SEC Responds to Chinese Crackdown with New Disclosure Requirements

Time to add a new term to your financial vocabulary: variable interest entities, also known VIEs. They’re playing a key role in an escalating economic tiff between the United States and China, and U.S. disclosure rules are changing as a result.

In fact, VIEs aren’t new – Alibaba and JD.com are among the Chinese companies that have used these heretofore-obscure corporate entities. It facilitates a convoluted process through which Chinese operating companies can effectively list their shares outside the country, even though the Chinese government prohibits them from actually doing that.

For those who care, the details go like this (feel free to skip to the next paragraph): The Chinese company creates an offshore shell company that can issue stock to shareholders. The shell company then sets up contracts with the operating company and puts its shares up on a foreign exchange. As a result, shareholders who purchase the stock on the foreign exchange gain exposure to the China-based company via the shell company’s contracts; the stockholders don’t have an equity interest in the original entity.

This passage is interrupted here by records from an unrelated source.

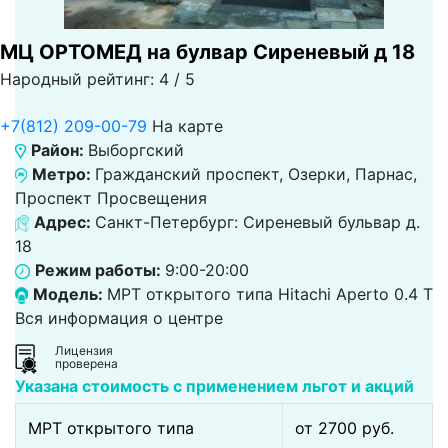
МЦ ОРТОМЕД на булвар Сиреневый д 18
Народный рейтинг: 4 / 5
+7(812) 209-00-79
На карте
Район:
Выборгский
Метро:
Гражданский проспект, Озерки, Парнас,
Проспект Просвещения
Адрес:
Санкт-Петербург: Сиреневый бульвар д.
18
Режим работы:
9:00-20:00
Модель:
МРТ открытого типа Hitachi Aperto 0.4 Т
Вся информация о центре
Лицензия
проверена
Указана стоимость с применением льгот и акций
МРТ открытого типа
от 2700 pуб.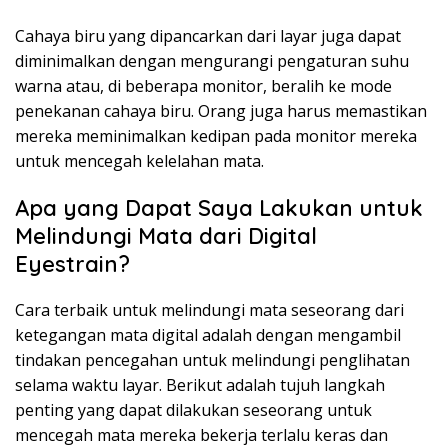
Cahaya biru yang dipancarkan dari layar juga dapat
diminimalkan dengan mengurangi pengaturan suhu
warna atau, di beberapa monitor, beralih ke mode
penekanan cahaya biru. Orang juga harus memastikan
mereka meminimalkan kedipan pada monitor mereka
untuk mencegah kelelahan mata.
Apa yang Dapat Saya Lakukan untuk
Melindungi Mata dari Digital
Eyestrain?
Cara terbaik untuk melindungi mata seseorang dari
ketegangan mata digital adalah dengan mengambil
tindakan pencegahan untuk melindungi penglihatan
selama waktu layar. Berikut adalah tujuh langkah
penting yang dapat dilakukan seseorang untuk
mencegah mata mereka bekerja terlalu keras dan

Do investors buying these stocks realize they’re not getting a piece of the actual operating company? Or do their eyes just “skip to the next paragraph” of their public disclosures when they start reading about the VIE structure? According to a statement issued last week, Securities and Exchange Commission Chair Gary Gensler is afraid they do just that.

Gensler’s transparency concerns are taking on greater urgency considering recent moves by China’s government to get tough on Chinese companies seeking equity capital abroad. In July, Beijing announced it intends to revise how China-based companies list on foreign exchanges. Additionally, Chinese authorities started implementing more rigorous oversight of companies’ cybersecurity defenses.

Although investors aren’t buying the stock of companies directly subject to China’s regulatory authority, cracking down on the operating companies can still affect the securities’ value. U.S. investors in the ride-sharing app Didi Global Inc. learned that the hard way last month. China announced a cybersecurity investigation of the company that led to the suspension of new user registrations. The stock price of Didi’s VIE subsequently fell 30%.

Given that there are approximately 250 China-based companies listed on U.S. stock exchanges with a total market capitalization of $2.1 trillion, such investigations could wipe out some serious shareholder wealth. Consequently, Gensler has directed the SEC to require new disclosures from “issuers associated with China-based operating companies.” The guidelines for the reporting rules call for issuers to distinguish between the shell companies and the operating companies in China. They must provide “detailed financial information” laying out the relationship between the two. Importantly, the issuers must also disclose “that the China-based operating company, the shell company issuer, and investors face uncertainty about future actions by the government of China that could significantly affect the operating company’s financial performance and the enforceability of the contractual arrangements.”

Meanwhile, Chinese companies hoping to register securities with the SEC will be required to tell investors if they were denied permission by Beijing to list on U.S. exchanges, as well as disclose the possibility that China’s government could rescind that permission. Moreover, the companies must disclose that they could face delisting if they don’t comply with the Public Company Accounting Oversight Board’s mandate to inspect their public accounting firms.

Gensler said the enhanced disclosures “are crucial to informed investment decision-making and are at the heart of the SEC’s mandate to protect investors in U.S. capital markets.” Unfortunately, for investors who didn’t understand the risks of Beijing’s interference, more disclosure won’t help them now.